- [Data under study]

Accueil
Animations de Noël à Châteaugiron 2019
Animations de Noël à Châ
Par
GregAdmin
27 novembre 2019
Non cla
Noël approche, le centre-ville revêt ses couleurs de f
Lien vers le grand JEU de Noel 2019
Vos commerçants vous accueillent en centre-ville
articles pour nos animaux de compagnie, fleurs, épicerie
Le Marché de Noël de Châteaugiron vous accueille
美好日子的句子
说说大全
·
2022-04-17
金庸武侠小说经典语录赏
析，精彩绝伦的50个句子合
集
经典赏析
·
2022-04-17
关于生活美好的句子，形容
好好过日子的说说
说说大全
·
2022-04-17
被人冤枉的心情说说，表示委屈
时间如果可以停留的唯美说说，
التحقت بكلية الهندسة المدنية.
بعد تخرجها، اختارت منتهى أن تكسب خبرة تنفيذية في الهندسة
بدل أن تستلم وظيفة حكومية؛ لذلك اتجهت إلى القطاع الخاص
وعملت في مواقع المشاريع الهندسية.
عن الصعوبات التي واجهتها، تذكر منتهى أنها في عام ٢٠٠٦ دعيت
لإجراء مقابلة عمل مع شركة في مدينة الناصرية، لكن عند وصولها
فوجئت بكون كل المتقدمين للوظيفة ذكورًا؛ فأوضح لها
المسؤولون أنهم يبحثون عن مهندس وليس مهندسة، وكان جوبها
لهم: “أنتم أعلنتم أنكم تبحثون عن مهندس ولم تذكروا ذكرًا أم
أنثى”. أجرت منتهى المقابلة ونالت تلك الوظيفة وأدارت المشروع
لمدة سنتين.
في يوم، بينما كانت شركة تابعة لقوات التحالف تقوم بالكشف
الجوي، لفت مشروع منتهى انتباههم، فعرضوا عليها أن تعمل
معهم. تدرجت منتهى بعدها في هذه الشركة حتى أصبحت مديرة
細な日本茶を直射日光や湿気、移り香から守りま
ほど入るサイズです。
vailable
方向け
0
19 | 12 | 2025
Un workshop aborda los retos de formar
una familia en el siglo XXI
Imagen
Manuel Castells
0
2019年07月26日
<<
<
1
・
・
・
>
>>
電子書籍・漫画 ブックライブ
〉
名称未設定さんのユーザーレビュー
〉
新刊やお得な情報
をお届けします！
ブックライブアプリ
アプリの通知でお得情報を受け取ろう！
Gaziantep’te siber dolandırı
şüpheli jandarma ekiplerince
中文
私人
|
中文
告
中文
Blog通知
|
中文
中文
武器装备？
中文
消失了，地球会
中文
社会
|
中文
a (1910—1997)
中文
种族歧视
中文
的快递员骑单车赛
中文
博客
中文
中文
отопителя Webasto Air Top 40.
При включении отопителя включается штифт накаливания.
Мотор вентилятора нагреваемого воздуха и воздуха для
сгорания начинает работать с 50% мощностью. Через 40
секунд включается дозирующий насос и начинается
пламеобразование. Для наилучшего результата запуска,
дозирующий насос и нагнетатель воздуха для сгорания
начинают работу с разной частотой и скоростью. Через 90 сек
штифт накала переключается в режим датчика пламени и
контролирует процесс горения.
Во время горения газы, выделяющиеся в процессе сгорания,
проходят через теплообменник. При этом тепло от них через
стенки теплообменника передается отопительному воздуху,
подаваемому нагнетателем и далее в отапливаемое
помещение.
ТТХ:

--

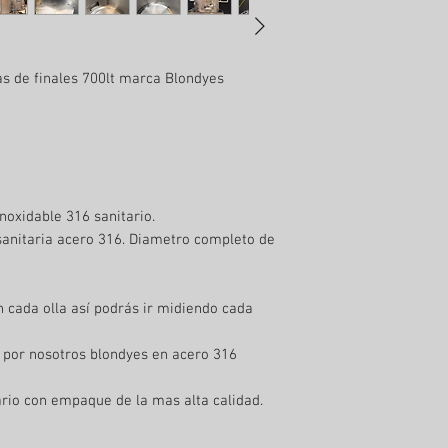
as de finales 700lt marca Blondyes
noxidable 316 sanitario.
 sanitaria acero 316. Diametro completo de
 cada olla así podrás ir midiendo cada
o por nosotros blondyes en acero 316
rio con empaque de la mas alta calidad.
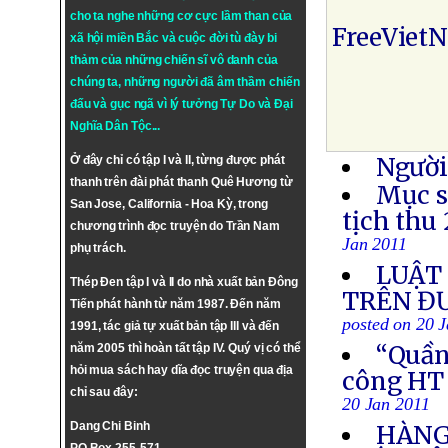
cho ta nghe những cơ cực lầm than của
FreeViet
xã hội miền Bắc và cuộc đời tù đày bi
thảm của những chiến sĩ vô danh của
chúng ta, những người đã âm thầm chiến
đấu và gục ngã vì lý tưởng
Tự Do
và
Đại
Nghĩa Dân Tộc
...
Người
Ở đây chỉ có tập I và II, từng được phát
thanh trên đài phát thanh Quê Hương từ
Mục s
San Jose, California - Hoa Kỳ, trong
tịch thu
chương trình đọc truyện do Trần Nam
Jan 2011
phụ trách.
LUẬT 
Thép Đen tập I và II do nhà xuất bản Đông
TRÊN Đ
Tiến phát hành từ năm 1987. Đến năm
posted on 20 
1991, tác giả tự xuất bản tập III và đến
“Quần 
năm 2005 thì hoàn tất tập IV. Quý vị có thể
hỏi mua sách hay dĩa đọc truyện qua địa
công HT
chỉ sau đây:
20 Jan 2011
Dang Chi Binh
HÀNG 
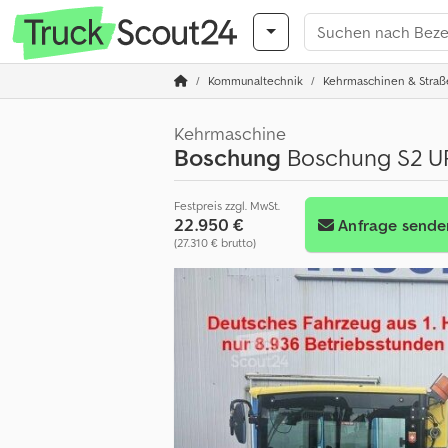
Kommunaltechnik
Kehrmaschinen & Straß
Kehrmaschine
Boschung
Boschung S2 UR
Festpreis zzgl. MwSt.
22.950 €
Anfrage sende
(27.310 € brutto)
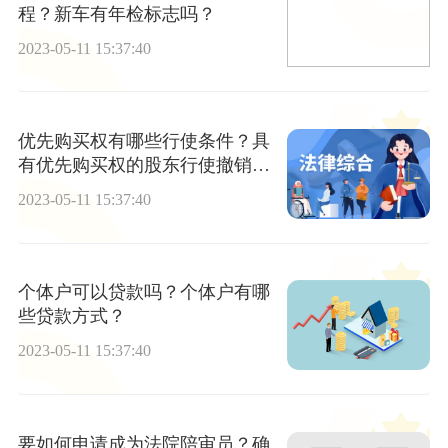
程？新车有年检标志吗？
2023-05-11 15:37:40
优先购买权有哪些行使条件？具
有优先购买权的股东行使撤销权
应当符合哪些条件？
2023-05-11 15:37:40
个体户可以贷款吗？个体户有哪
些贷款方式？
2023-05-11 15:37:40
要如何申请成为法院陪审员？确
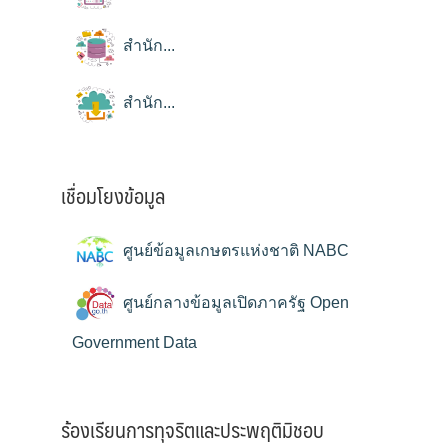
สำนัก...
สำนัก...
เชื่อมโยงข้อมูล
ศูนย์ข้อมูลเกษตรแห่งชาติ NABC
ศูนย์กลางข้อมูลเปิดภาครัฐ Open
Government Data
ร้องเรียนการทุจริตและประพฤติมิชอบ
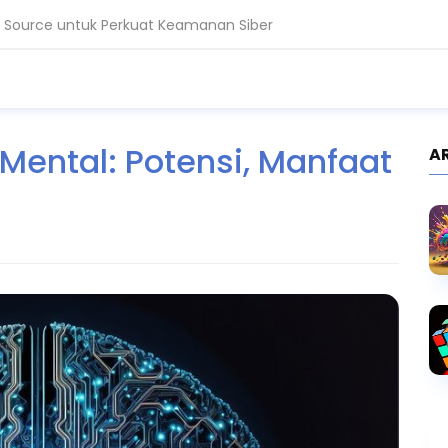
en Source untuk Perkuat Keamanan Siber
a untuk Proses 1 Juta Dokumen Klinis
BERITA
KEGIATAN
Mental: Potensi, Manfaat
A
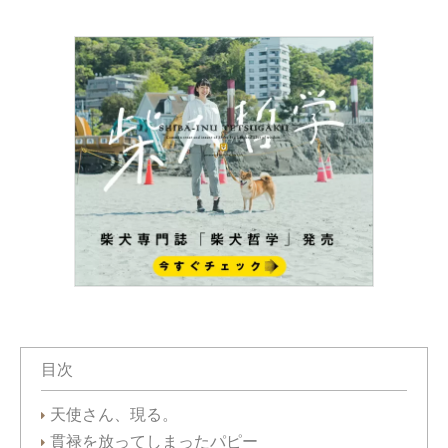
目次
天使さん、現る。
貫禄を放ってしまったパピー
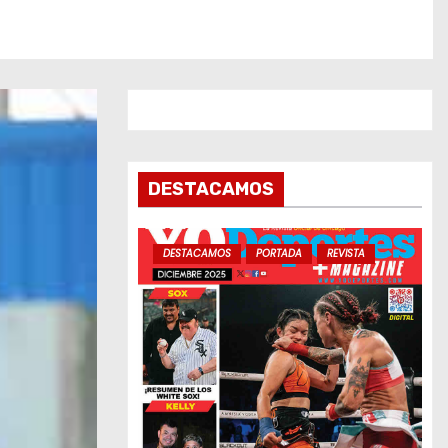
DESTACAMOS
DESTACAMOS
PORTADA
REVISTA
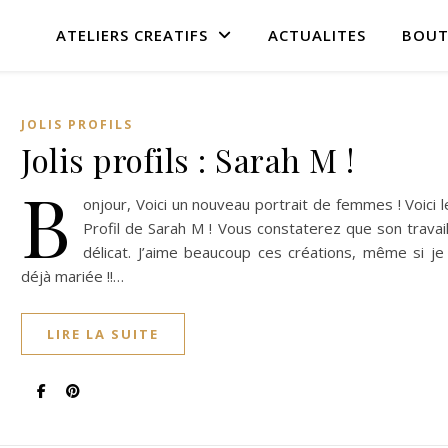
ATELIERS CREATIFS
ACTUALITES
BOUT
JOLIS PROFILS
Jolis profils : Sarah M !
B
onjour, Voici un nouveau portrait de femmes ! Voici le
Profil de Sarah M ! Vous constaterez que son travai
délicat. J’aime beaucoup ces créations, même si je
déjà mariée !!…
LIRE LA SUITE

- [Assignment]
Review the entries above and return every line where "xuất" appears.

- [The completed task]
Thép Đen tập I và II do nhà xuất bản Đông
1991, tác giả tự xuất bản tập III và đến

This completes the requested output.